RECORD EXTRACTS START
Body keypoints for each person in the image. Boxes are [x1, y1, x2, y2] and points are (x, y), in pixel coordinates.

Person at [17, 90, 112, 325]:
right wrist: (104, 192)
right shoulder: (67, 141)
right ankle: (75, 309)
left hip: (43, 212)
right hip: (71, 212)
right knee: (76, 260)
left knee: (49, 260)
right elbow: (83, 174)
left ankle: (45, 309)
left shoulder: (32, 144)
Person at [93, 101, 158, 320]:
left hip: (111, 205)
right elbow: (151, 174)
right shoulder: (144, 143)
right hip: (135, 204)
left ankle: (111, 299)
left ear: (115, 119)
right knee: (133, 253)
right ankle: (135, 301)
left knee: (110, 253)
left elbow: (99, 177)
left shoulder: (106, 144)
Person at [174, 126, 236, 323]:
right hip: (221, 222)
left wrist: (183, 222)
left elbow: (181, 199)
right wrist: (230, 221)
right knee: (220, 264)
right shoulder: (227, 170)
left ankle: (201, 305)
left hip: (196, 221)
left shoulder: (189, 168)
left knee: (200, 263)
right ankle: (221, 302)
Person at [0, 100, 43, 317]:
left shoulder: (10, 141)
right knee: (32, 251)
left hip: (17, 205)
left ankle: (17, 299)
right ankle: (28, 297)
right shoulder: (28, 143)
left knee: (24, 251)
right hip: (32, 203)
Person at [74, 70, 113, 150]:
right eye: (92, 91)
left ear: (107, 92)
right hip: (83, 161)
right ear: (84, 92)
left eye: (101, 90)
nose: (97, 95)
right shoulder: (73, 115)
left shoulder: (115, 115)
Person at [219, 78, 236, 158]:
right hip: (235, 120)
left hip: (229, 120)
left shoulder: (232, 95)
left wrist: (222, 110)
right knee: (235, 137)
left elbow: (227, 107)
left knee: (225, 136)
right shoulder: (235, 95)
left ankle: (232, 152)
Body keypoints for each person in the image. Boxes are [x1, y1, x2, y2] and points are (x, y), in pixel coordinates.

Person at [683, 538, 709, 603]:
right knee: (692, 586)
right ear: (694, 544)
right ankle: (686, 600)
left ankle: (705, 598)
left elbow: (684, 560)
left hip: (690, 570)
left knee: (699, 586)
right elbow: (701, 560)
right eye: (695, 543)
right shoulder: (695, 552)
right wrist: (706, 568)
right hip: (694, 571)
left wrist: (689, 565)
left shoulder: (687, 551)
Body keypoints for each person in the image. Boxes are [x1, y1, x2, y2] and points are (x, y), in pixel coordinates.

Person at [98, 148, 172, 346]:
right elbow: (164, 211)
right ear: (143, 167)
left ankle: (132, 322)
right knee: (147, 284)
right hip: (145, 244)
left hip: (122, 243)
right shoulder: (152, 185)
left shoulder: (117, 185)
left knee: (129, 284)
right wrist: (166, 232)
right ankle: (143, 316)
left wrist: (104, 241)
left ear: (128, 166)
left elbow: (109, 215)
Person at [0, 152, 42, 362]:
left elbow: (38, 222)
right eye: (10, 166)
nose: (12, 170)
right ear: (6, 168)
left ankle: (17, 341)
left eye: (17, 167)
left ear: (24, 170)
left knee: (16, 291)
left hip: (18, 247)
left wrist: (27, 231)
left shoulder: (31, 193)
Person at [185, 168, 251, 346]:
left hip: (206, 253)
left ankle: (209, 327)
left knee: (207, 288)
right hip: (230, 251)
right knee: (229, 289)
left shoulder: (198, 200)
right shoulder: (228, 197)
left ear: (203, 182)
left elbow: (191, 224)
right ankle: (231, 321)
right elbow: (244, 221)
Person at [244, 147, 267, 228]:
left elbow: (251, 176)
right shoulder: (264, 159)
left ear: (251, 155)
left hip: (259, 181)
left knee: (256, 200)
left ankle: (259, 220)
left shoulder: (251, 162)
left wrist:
RECORD EXTRACTS END
- EXERCISE OBJECTIVE: Make an exact copy of the listing shown above.

- OUTPUT:
Body keypoints for each person in the image. Boxes are [x1, y1, x2, y2] and points are (x, y), in pixel coordinates.

Person at [17, 90, 112, 325]:
right wrist: (104, 192)
right shoulder: (67, 141)
right ankle: (75, 309)
left hip: (43, 212)
right hip: (71, 212)
right knee: (76, 260)
left knee: (49, 260)
right elbow: (83, 174)
left ankle: (45, 309)
left shoulder: (32, 144)
Person at [93, 101, 158, 320]:
left hip: (111, 205)
right elbow: (151, 174)
right shoulder: (144, 143)
right hip: (135, 204)
left ankle: (111, 299)
left ear: (115, 119)
right knee: (133, 253)
right ankle: (135, 301)
left knee: (110, 253)
left elbow: (99, 177)
left shoulder: (106, 144)
Person at [174, 126, 236, 323]:
right hip: (221, 222)
left wrist: (183, 222)
left elbow: (181, 199)
right wrist: (230, 221)
right knee: (220, 264)
right shoulder: (227, 170)
left ankle: (201, 305)
left hip: (196, 221)
left shoulder: (189, 168)
left knee: (200, 263)
right ankle: (221, 302)
Person at [0, 100, 43, 317]:
left shoulder: (10, 141)
right knee: (32, 251)
left hip: (17, 205)
left ankle: (17, 299)
right ankle: (28, 297)
right shoulder: (28, 143)
left knee: (24, 251)
right hip: (32, 203)
Person at [74, 70, 113, 150]:
right eye: (92, 91)
left ear: (107, 92)
right hip: (83, 161)
right ear: (84, 92)
left eye: (101, 90)
nose: (97, 95)
right shoulder: (73, 115)
left shoulder: (115, 115)
Person at [219, 78, 236, 158]:
right hip: (235, 120)
left hip: (229, 120)
left shoulder: (232, 95)
left wrist: (222, 110)
right knee: (235, 137)
left elbow: (227, 107)
left knee: (225, 136)
right shoulder: (235, 95)
left ankle: (232, 152)
Body keypoints for each person in the image. Boxes are [x1, y1, x2, y2] and points are (x, y), in pixel coordinates.

Person at [683, 538, 709, 603]:
right knee: (692, 586)
right ear: (694, 544)
right ankle: (686, 600)
left ankle: (705, 598)
left elbow: (684, 560)
left hip: (690, 570)
left knee: (699, 586)
right elbow: (701, 560)
right eye: (695, 543)
right shoulder: (695, 552)
right wrist: (706, 568)
right hip: (694, 571)
left wrist: (689, 565)
left shoulder: (687, 551)
Body keypoints for each person in the image. Boxes are [x1, y1, x2, y2] and points are (x, y), in pixel coordinates.

Person at [98, 148, 172, 346]:
right elbow: (164, 211)
right ear: (143, 167)
left ankle: (132, 322)
right knee: (147, 284)
right hip: (145, 244)
left hip: (122, 243)
right shoulder: (152, 185)
left shoulder: (117, 185)
left knee: (129, 284)
right wrist: (166, 232)
right ankle: (143, 316)
left wrist: (104, 241)
left ear: (128, 166)
left elbow: (109, 215)
Person at [0, 152, 42, 362]:
left elbow: (38, 222)
right eye: (10, 166)
nose: (12, 170)
right ear: (6, 168)
left ankle: (17, 341)
left eye: (17, 167)
left ear: (24, 170)
left knee: (16, 291)
left hip: (18, 247)
left wrist: (27, 231)
left shoulder: (31, 193)
Person at [185, 168, 251, 346]:
left hip: (206, 253)
left ankle: (209, 327)
left knee: (207, 288)
right hip: (230, 251)
right knee: (229, 289)
left shoulder: (198, 200)
right shoulder: (228, 197)
left ear: (203, 182)
left elbow: (191, 224)
right ankle: (231, 321)
right elbow: (244, 221)
Person at [244, 147, 267, 228]:
left elbow: (251, 176)
right shoulder: (264, 159)
left ear: (251, 155)
left hip: (259, 181)
left knee: (256, 200)
left ankle: (259, 220)
left shoulder: (251, 162)
left wrist:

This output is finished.